**Data for this exercise:**
- - -

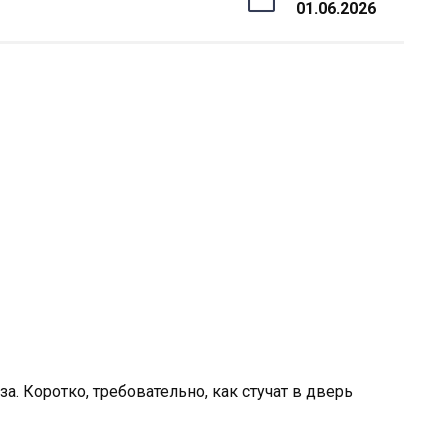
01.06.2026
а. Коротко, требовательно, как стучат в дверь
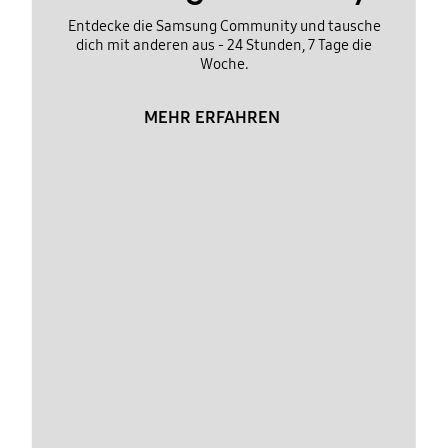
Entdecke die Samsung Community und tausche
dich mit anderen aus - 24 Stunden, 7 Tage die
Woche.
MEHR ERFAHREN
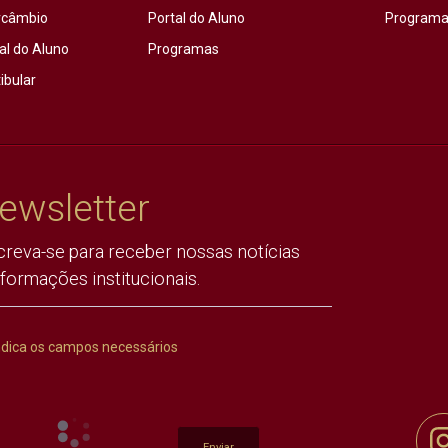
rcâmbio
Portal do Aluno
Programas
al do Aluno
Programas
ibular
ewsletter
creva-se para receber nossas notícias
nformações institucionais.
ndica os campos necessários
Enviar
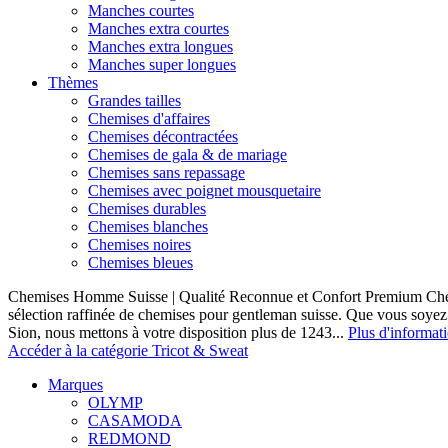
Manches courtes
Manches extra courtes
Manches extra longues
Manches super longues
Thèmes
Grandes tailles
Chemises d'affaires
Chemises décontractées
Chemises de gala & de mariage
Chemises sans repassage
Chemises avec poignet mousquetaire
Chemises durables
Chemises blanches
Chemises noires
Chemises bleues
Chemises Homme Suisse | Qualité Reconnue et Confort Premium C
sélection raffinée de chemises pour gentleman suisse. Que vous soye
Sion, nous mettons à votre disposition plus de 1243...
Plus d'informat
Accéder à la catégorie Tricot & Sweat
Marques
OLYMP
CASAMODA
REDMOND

- - -

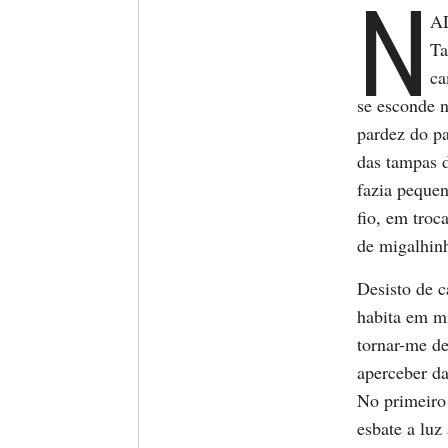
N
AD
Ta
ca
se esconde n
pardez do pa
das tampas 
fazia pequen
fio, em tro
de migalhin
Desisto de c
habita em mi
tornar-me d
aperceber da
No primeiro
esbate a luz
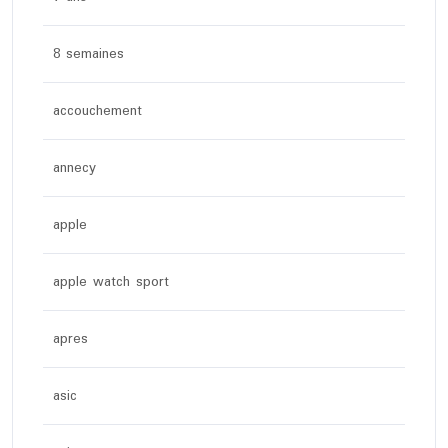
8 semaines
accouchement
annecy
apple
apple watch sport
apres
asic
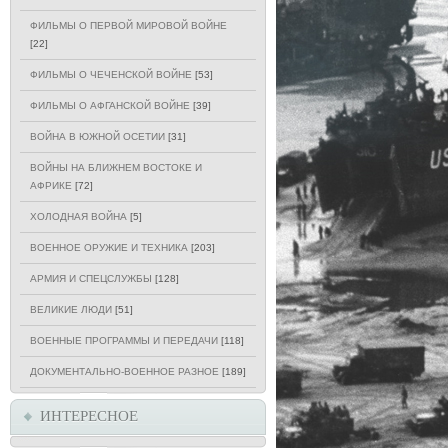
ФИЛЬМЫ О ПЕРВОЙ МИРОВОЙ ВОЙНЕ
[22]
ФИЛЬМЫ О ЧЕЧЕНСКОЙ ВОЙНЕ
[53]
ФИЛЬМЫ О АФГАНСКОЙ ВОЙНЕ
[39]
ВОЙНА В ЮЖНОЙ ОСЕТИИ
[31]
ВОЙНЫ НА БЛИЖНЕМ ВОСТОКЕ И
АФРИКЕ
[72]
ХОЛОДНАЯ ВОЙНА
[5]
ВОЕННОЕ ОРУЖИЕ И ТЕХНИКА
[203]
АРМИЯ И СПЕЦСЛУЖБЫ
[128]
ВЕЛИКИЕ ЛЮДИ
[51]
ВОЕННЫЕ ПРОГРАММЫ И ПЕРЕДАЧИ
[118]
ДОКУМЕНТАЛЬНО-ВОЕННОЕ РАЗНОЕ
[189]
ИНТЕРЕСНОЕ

- - -

**What is needed:**
Collect every line above that contains the string "ВОЕННОЕ", and copy each one in full.

**Task solution:**
ВОЕННОЕ ОРУЖИЕ И ТЕХНИКА
ДОКУМЕНТАЛЬНО-ВОЕННОЕ РАЗНОЕ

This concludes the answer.